Even accounting for time to refine the robot application, the single-position approach has demonstrated reduced in-surgery time and complications, and faster patient recovery.
“This practice-changing technique is not only just as safe and effective as the alternatives, but also a less invasive approach that has distinct benefits over and above the traditional method, including improved operating room efficiency, reduced length of stay, and reduction in postoperative ileus,” says Dr. Buckland.

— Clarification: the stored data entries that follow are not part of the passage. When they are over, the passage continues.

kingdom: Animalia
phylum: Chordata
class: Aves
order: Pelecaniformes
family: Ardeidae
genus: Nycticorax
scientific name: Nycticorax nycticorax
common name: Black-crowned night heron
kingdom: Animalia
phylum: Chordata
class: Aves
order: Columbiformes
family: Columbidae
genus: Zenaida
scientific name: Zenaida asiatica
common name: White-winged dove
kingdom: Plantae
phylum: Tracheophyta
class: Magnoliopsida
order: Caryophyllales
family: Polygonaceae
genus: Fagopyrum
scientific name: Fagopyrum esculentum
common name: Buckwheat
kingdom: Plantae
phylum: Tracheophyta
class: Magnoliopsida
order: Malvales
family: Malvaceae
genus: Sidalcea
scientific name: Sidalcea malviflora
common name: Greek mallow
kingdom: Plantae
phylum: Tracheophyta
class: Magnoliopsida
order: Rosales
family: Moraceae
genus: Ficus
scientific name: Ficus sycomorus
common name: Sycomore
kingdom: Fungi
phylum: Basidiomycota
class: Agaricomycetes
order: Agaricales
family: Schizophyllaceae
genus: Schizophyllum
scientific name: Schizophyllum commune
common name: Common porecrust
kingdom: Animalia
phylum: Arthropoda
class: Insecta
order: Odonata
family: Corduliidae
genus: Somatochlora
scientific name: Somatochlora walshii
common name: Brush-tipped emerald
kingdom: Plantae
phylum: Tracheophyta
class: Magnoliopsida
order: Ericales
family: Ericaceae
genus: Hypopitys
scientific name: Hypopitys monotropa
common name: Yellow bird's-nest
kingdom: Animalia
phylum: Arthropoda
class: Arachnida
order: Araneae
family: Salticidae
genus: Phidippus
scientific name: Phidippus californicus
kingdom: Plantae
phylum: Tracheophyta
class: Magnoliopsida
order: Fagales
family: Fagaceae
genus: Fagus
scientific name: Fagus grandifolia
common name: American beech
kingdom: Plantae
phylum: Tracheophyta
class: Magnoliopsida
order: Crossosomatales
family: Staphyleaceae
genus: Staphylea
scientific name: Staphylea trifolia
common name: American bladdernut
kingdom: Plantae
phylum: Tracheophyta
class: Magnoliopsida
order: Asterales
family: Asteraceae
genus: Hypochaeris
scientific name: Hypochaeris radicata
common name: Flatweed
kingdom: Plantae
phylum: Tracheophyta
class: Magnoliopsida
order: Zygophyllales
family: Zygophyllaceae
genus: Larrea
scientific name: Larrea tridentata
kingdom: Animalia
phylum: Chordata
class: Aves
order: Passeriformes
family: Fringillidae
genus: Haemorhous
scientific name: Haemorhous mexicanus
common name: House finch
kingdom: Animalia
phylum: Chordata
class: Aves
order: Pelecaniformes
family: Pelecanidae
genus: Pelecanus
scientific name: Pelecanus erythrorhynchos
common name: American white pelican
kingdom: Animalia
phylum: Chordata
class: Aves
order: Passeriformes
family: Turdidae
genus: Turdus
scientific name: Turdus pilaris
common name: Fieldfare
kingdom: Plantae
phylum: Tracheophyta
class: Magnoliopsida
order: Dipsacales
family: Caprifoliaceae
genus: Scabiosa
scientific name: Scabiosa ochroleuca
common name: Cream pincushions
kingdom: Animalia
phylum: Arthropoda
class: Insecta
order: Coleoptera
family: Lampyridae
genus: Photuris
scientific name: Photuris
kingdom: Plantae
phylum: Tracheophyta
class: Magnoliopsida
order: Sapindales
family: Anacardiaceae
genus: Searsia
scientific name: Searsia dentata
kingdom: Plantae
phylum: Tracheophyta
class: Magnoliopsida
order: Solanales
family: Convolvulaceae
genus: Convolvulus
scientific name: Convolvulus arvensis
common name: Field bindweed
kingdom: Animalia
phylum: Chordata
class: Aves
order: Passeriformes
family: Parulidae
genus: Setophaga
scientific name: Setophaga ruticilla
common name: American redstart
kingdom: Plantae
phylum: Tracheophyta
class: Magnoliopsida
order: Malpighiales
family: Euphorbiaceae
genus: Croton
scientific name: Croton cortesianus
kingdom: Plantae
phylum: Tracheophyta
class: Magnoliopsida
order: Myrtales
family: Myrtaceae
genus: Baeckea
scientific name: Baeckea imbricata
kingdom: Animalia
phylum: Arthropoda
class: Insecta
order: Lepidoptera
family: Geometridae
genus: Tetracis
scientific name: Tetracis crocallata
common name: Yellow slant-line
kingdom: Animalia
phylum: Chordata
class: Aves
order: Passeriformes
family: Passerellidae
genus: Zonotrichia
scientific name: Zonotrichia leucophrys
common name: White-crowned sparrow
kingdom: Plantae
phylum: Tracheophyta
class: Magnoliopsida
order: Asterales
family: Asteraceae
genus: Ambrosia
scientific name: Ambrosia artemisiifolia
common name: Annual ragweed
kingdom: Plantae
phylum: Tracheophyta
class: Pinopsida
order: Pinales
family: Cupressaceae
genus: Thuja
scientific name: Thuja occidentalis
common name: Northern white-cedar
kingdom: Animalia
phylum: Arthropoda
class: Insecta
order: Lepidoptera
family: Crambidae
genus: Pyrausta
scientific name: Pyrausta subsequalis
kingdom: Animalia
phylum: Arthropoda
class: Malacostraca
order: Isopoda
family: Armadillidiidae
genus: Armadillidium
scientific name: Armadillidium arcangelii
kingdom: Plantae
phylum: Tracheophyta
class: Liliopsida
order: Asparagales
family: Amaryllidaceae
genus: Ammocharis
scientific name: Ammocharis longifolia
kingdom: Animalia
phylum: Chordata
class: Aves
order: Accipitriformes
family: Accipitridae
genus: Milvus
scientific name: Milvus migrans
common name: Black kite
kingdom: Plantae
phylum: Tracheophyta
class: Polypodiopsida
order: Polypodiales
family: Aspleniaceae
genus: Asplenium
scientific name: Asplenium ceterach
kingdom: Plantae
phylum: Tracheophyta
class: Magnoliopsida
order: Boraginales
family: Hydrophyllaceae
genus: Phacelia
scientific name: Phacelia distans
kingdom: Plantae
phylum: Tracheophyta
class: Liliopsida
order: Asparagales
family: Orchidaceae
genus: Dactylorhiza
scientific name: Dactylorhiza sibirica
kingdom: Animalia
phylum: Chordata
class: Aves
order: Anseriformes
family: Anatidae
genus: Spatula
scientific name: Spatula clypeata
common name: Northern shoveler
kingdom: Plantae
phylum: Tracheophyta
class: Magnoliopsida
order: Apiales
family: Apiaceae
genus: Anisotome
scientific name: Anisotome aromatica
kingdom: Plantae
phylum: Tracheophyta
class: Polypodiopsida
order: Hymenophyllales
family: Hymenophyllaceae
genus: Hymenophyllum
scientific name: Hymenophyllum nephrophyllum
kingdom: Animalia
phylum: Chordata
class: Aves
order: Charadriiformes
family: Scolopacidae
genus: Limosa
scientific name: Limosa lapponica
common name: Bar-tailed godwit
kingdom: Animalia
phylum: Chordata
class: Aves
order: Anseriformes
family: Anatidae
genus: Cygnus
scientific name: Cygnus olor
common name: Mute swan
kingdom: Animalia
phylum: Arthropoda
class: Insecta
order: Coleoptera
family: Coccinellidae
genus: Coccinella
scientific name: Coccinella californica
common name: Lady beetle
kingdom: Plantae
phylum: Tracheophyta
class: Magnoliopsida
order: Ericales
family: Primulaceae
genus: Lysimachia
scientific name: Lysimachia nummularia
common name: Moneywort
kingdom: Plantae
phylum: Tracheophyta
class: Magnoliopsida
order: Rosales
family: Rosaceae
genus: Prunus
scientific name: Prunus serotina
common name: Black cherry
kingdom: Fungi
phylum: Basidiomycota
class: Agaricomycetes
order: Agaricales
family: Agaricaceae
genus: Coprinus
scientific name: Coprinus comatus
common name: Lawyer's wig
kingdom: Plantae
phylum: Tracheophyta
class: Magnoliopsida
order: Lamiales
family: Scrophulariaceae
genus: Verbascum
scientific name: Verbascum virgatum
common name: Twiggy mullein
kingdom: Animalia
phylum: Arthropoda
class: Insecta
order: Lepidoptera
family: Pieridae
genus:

New Non-Fusion Option Sustains Function for Adolescents with Scoliosis
Separately, a vertebral body tethering (VBT) technique pioneered by spine specialists is enhancing outcomes in idiopathic adolescent scoliosis by circumventing fusion entirely. The alternative method, led by Juan C. Rodriguez-Olaverri, MD, PhD, clinical associate professor in the Department of Orthopedic Surgery and director of early-onset scoliosis, involves approaching the spine anterior through the thoracic cavity, sparing the muscles and joining the vertebrae with a U.S. Food and Drug Administration (FDA)–approved flexible polymer cord.
The new technique involves a process called growth modulation. It corrects curvature by partially restraining one side of the spine, guiding future growth, and allowing the spine to continue straightening. During the procedure, titanium screws are placed on the side of the spine that curves outward and secured with a flexible cord, or tether, along the other side. When the cord is pulled taut, it compresses the adjacent screws to help straighten the spine. NYU Langone is one of only a few centers in the world using this technique, and the first to regularly use intraoperative CT imaging navigation for screw placement to enhance safety and efficacy.
“With VBT, the spine can continue to move and bend, allowing greater comfort and freedom of movement, maintaining the quality of life these patients had before surgery,” notes Dr. Rodriguez-Olaverri. “And unlike traditional spine fusion, it leaves future treatment options on the table, if needed.”
“With VBT, the spine can continue to move and bend, allowing greater comfort and freedom of movement, maintaining the quality of life these patients had before surgery,” notes Dr. Rodriguez-Olaverri. “And unlike traditional spine fusion, it leaves future treatment options on the table, if needed.”
Because it leverages spinal growth, the VBT method—also known as anterior scoliosis correction (ASC)—is well suited to younger patients who are still growing. Many of the patients who have the procedure are dancers and gymnasts who rely on movement during peak adolescent years—for whom fusion could be career ending. As more data support the safety and effectiveness of the VBT approach, it offers a movement-sparing alternative for these patients.
With the functional benefits of this less invasive approach, postoperative patients experience freedom of movement, with a return to previous activities typically possible at six weeks post-surgery. All patients can walk and climb stairs before discharge from the hospital. The VBT alternative also offers visual improvements to the spine and leaves a smaller scar—a positive outcome in a patient cohort with documented psychosocial impacts from the condition.
Dr. Rodriguez-Olaverri—himself diagnosed with scoliosis during his adolescence—has been promoting the use of a second cord, to minimize the risk of cord breakage and the need for a repeat procedure without the loss of flexibility. “With the support of a multidisciplinary care team, we are helping to treat more and more of these patients without compromising their quality of life,” he concludes.